--- Start of Material supplied ---
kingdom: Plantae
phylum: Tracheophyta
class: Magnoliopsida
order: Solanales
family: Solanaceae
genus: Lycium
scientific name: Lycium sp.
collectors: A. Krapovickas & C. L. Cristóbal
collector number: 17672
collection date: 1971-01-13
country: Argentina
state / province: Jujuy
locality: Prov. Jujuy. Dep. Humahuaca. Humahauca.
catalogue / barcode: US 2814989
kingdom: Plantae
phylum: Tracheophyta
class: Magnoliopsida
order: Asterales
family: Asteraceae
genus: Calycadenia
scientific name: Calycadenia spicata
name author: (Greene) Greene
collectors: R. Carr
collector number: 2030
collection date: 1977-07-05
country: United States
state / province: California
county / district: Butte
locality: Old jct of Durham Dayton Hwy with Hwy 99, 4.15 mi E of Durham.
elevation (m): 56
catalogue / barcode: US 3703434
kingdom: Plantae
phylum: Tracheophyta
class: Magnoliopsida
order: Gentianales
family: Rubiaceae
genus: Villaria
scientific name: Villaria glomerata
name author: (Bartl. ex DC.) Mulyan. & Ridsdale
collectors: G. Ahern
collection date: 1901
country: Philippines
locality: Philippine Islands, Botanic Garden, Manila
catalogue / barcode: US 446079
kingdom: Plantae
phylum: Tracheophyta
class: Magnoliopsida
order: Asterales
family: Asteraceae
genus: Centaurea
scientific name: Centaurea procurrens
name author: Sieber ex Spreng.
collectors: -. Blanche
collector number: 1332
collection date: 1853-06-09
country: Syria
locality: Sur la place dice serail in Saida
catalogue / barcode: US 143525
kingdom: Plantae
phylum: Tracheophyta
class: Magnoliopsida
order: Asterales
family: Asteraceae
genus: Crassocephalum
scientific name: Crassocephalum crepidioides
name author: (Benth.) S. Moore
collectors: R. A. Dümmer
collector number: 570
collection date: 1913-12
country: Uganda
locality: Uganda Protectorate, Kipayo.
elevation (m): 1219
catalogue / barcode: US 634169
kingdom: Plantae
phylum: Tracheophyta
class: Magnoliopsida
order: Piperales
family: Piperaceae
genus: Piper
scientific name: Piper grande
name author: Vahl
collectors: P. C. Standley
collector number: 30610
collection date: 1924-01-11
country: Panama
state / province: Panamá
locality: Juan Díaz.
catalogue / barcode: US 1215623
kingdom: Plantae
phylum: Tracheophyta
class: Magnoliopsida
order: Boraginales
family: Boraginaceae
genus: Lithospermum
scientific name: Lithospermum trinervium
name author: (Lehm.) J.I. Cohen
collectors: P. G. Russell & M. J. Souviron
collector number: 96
--- End of Material supplied ---
→ Your goal: Identify each line in the listing that contains the string "number", and copy those lines in full.

→ Complete answer:
collector number: 17672
collector number: 2030
collector number: 1332
collector number: 570
collector number: 30610
collector number: 96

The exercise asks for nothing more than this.